▶ _Work item_
Transcribe the entries exactly; images are not part of the copy.

(Data records)
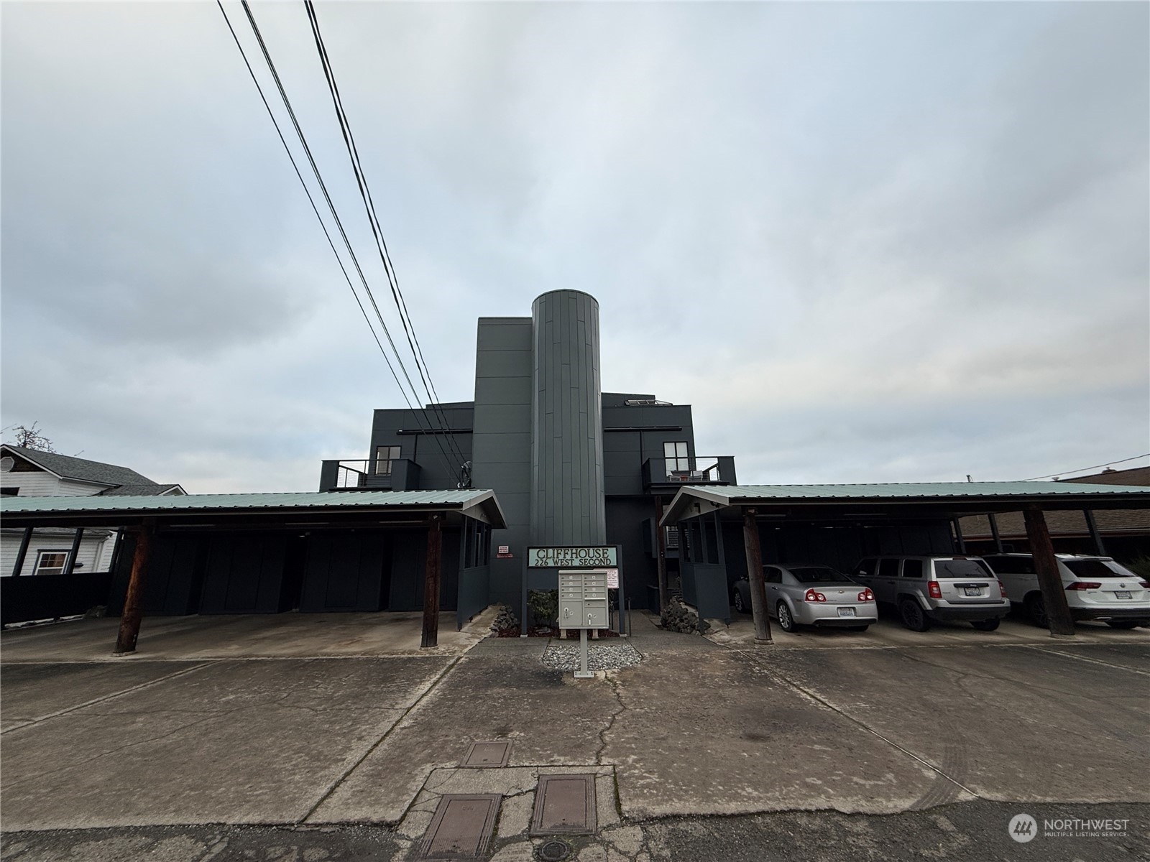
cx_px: 575
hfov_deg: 102.1
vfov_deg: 85.7
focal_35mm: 14
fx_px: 465
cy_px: 431
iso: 50
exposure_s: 1/214
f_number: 2.2
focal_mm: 2.22
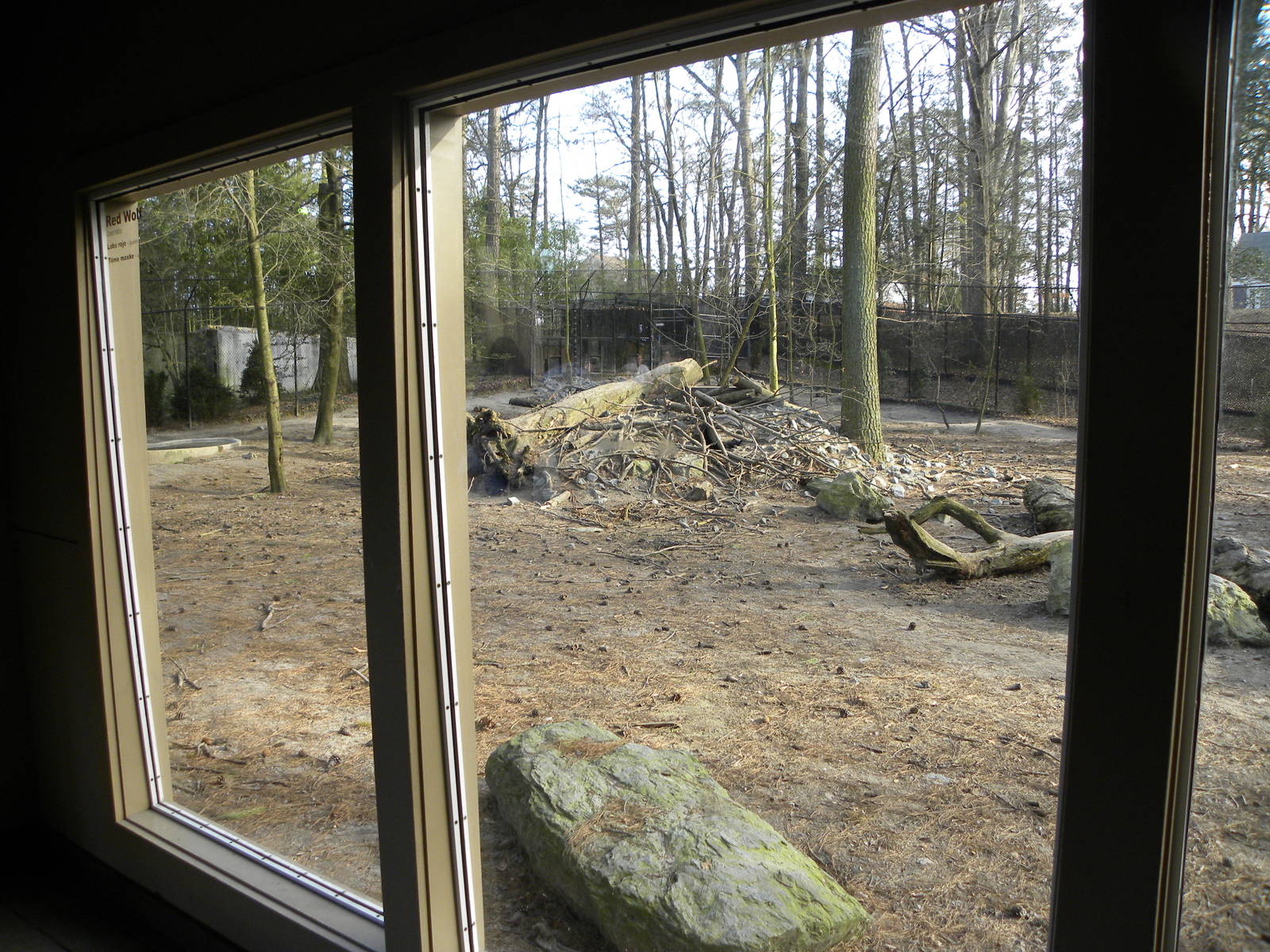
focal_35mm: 26
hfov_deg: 67.3
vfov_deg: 53.1
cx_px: 635
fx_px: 954
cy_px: 476
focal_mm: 4.6
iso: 100
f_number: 2.8
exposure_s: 1/59.8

▶ _Completed task_
cx_px: 575
hfov_deg: 102.1
vfov_deg: 85.7
focal_35mm: 14
fx_px: 465
cy_px: 431
iso: 50
exposure_s: 1/214
f_number: 2.2
focal_mm: 2.22
focal_35mm: 26
hfov_deg: 67.3
vfov_deg: 53.1
cx_px: 635
fx_px: 954
cy_px: 476
focal_mm: 4.6
iso: 100
f_number: 2.8
exposure_s: 1/59.8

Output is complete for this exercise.